_REQUIREMENT A_
Transcribe the passage on the Revolutionary War burial dig word for word, everything from "Historians are hopeful" down to "Janofsky’s Rowan students.".
_REQUIREMENT B_
Go on with the article about the Revolutionary War mass grave excavation, starting after its final sentence.

_PASSAGE TO READ_
Historians are hopeful that they may be able to find descendants of the soldiers.

One of the skulls uncovered is believed to have been from a soldier, approximately age 17 to 19, the age of many of Janofsky’s Rowan students.

“Now, we have a better opportunity to tell a more complete story of these individuals,” said Janofsky, who teaches classes in public history, material culture and pre-Civil War America and who got her bachelor’s from the University of Scranton, her master’s from Villanova and her doctorate from Temple. “Who were they? Why were they here? What was their fate? It gives the public a more nuanced understanding of the history.”

University spokesperson Joe Cardona said uncovering such a mass burial sites from the Revolutionary War is rare. All mass grave sites from the battlefield were thought to have been uncovered by the early 1900s. But in 2020, Gloucester County bought a quarter acre wooded site, which included a part of the trench. The family that owned the site and knew of its potential historic context, Janofsky said, approached the county about the sale. Janofsky got a $19,000 New Jersey Historical Commission grant to conduct the initial dig there, as well as a public education and outreach program, the university said. The work included four public digs this summer, the last one on June 26, when the femur was found by one of the volunteers, Wayne Wilson, 50, a union electrician from West Deptford.

_SUPPLIED DATA_
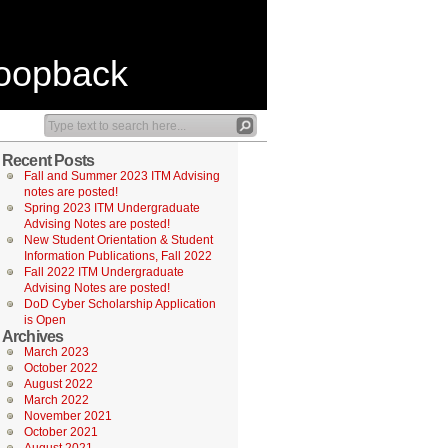
Loopback
Recent Posts
Fall and Summer 2023 ITM Advising
notes are posted!
Spring 2023 ITM Undergraduate
Advising Notes are posted!
New Student Orientation & Student
Information Publications, Fall 2022
Fall 2022 ITM Undergraduate
Advising Notes are posted!
DoD Cyber Scholarship Application
is Open
Archives
March 2023
October 2022
August 2022
March 2022
November 2021
October 2021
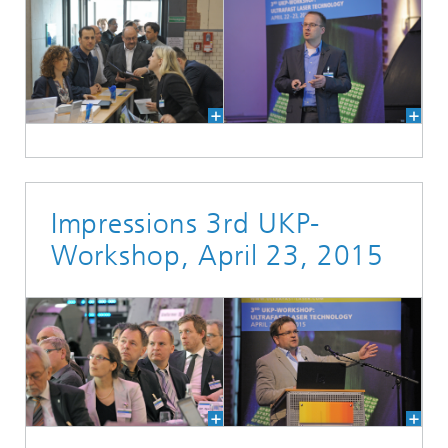
Impressions 3rd UKP-
Workshop, April 23, 2015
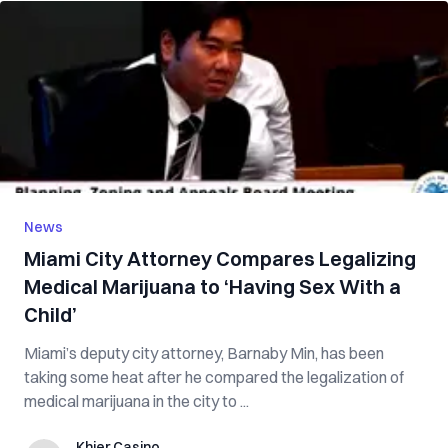
News
Miami City Attorney Compares Legalizing
Medical Marijuana to ‘Having Sex With a
Child’
Miami’s deputy city attorney, Barnaby Min, has been
taking some heat after he compared the legalization of
medical marijuana in the city to ...
Khier Casino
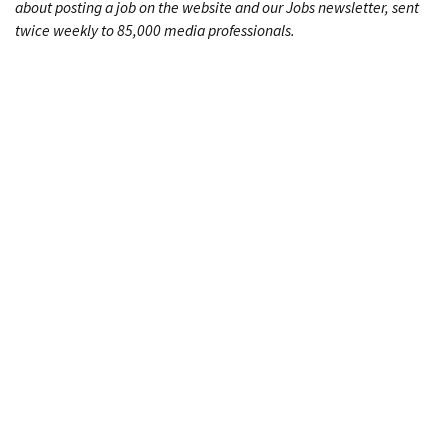
about posting a job on the website and our Jobs newsletter, sent
twice weekly to 85,000 media professionals.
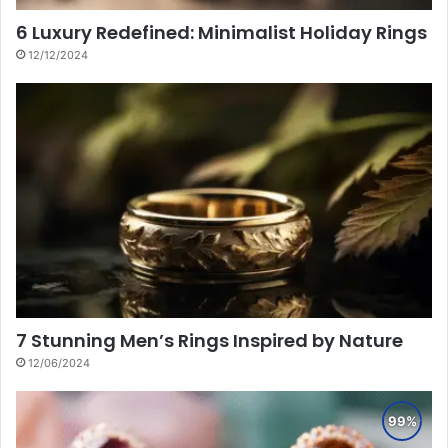
6 Luxury Redefined: Minimalist Holiday Rings
12/12/2024
7 Stunning Men’s Rings Inspired by Nature
12/06/2024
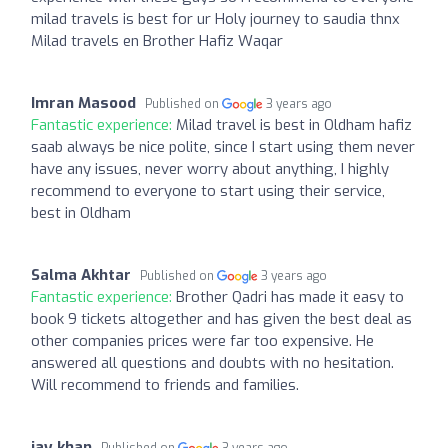
milad travels is best for ur Holy journey to saudia thnx
Milad travels en Brother Hafiz Waqar
Imran Masood
Published on
3 years ago
Fantastic experience:
Milad travel is best in Oldham hafiz
saab always be nice polite, since I start using them never
have any issues, never worry about anything, I highly
recommend to everyone to start using their service,
best in Oldham
Salma Akhtar
Published on
3 years ago
Fantastic experience:
Brother Qadri has made it easy to
book 9 tickets altogether and has given the best deal as
other companies prices were far too expensive. He
answered all questions and doubts with no hesitation.
Will recommend to friends and families.
jay khan
Published on
3 years ago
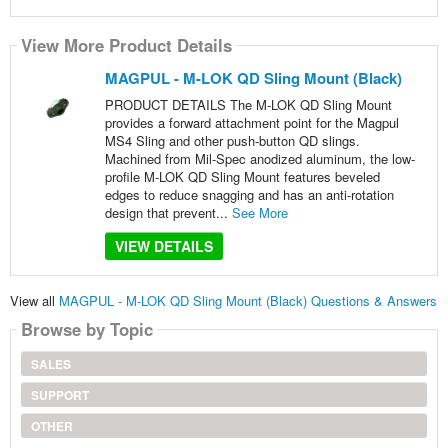
View More Product Details
MAGPUL - M-LOK QD Sling Mount (Black)
PRODUCT DETAILS The M-LOK QD Sling Mount
provides a forward attachment point for the Magpul
MS4 Sling and other push-button QD slings.
Machined from Mil-Spec anodized aluminum, the low-
profile M-LOK QD Sling Mount features beveled
edges to reduce snagging and has an anti-rotation
design that prevent...
See More
VIEW DETAILS
View all
MAGPUL - M-LOK QD Sling Mount (Black) Questions & Answers
Browse by Topic
SALES
SUPPORT
OTHER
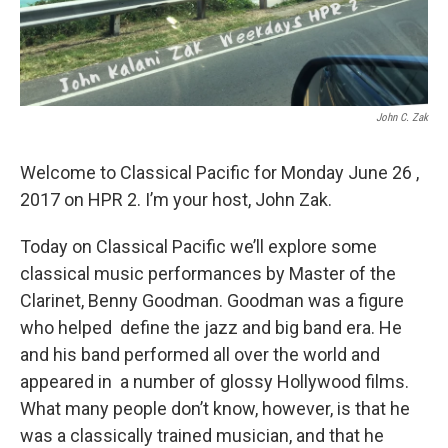
John C. Zak
Welcome to Classical Pacific for Monday June 26 ,
2017 on HPR 2. I’m your host, John Zak.
Today on Classical Pacific we’ll explore some
classical music performances by Master of the
Clarinet, Benny Goodman. Goodman was a figure
who helped define the jazz and big band era. He
and his band performed all over the world and
appeared in a number of glossy Hollywood films.
What many people don’t know, however, is that he
was a classically trained musician, and that he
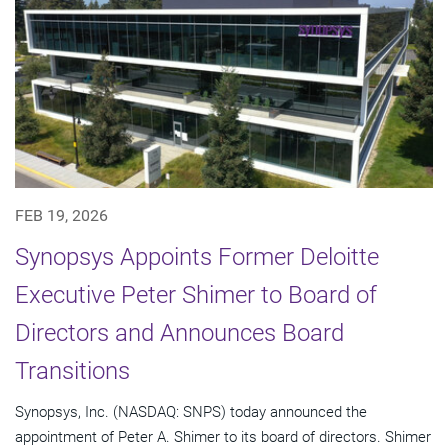
FEB 19, 2026
Synopsys Appoints Former Deloitte
Executive Peter Shimer to Board of
Directors and Announces Board
Transitions
Synopsys, Inc. (NASDAQ: SNPS) today announced the
appointment of Peter A. Shimer to its board of directors. Shimer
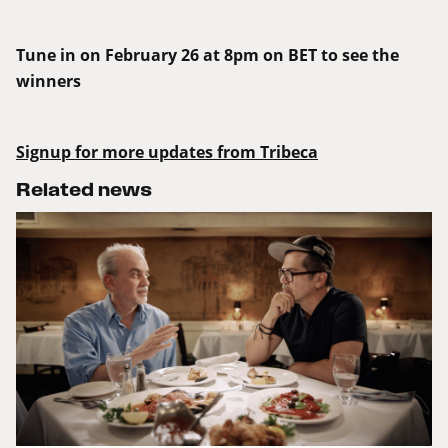
Tune in on February 26 at 8pm on BET to see the
winners
Signup for more updates from Tribeca
Related news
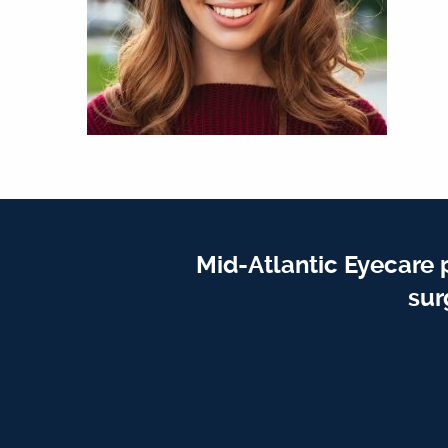
Mid-Atlantic Eyecare 
sur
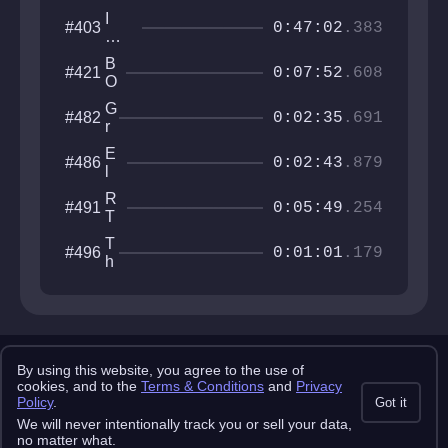
I
#403
0:47:02
.383
Wa
nna
B
#421
Be
0:07:52
.608
O
Th
S
e
G
#482
S
0:02:35
.691
GD
r
R
ash
a
U
E
#486
n
0:02:43
.879
S
l
i
H
d
t
R
#491
e
0:05:49
.254
e
T
r
Y
D
T
#496
P
0:01:01
.179
e
h
E
v
i
o
r
u
d
r
A
e
x
Copyright 2025 pemonlist.com
r
i
By using this website, you agree to the use of
This site is in no way affiliated with RobTop Games AB, all rights
cookies, and to the
Terms & Conditions
and
Privacy
s
reserved.
Policy
.
Got it
Privacy Policy
Terms & Conditions
Submission Rules
Credits
We will never intentionally track you or sell your data,
API Docs
no matter what.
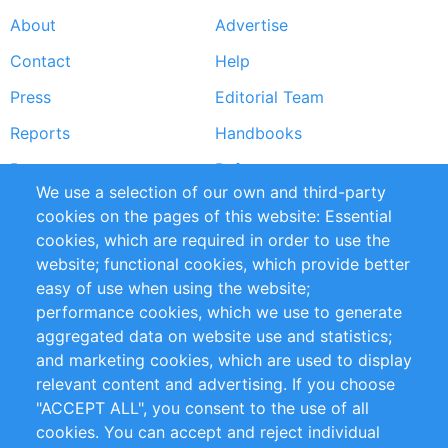
About
Advertise
Footer
Contact
Help
menu
Press
Editorial Team
Reports
Handbooks
Partners
References
We use a selection of our own and third-party
RSS Feed
Sustainability
cookies on the pages of this website: Essential
cookies, which are required in order to use the
Privacy Policy
Terms and Conditions
website; functional cookies, which provide better
Impressum
easy of use when using the website;
performance cookies, which we use to generate
Customer Support
aggregated data on website use and statistics;
and marketing cookies, which are used to display
+49 (0)30 - 2084712 50
relevant content and advertising. If you choose
"ACCEPT ALL", you consent to the use of all
info@inomics.com
cookies. You can accept and reject individual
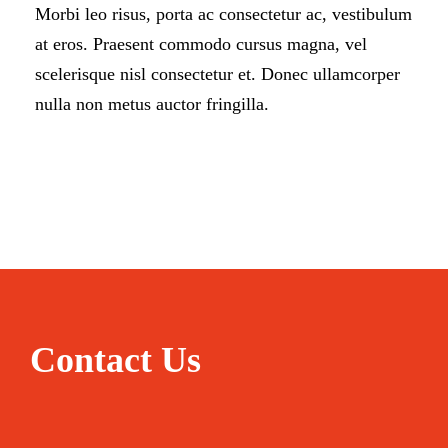
Morbi leo risus, porta ac consectetur ac, vestibulum
at eros. Praesent commodo cursus magna, vel
scelerisque nisl consectetur et. Donec ullamcorper
nulla non metus auctor fringilla.
Contact Us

_EXERCISE RESULT A_
Historians are hopeful that they may be able to find descendants of the soldiers.

One of the skulls uncovered is believed to have been from a soldier, approximately age 17 to 19, the age of many of Janofsky’s Rowan students.

_EXERCISE RESULT B_
“The whole thing has been nothing short of amazing,” Wilson said.

West Deptford police were even called in to make sure it wasn’t a crime scene, Cardona said. The county gave $30,000 more to continue the work. Then a 5-by-5-foot dig section grew to 10-by-13 feet. Cardona said there’s probably more to discover. The trench actually extends well beyond the quarter-acre under an adjacent neighborhood, he said. But the digging at this time has stopped.

Non-human items from the dig eventually will be showcased somewhere at the park, Cardona said. The trench will be filled in and the human remains will be reburied at a place to be determined. But the discovery will become part of the ongoing educational program at the battlefield.

“It’s one thing to discuss the battle in the abstract,” Janofsky said. “It’s another to witness firsthand the violence of that day.”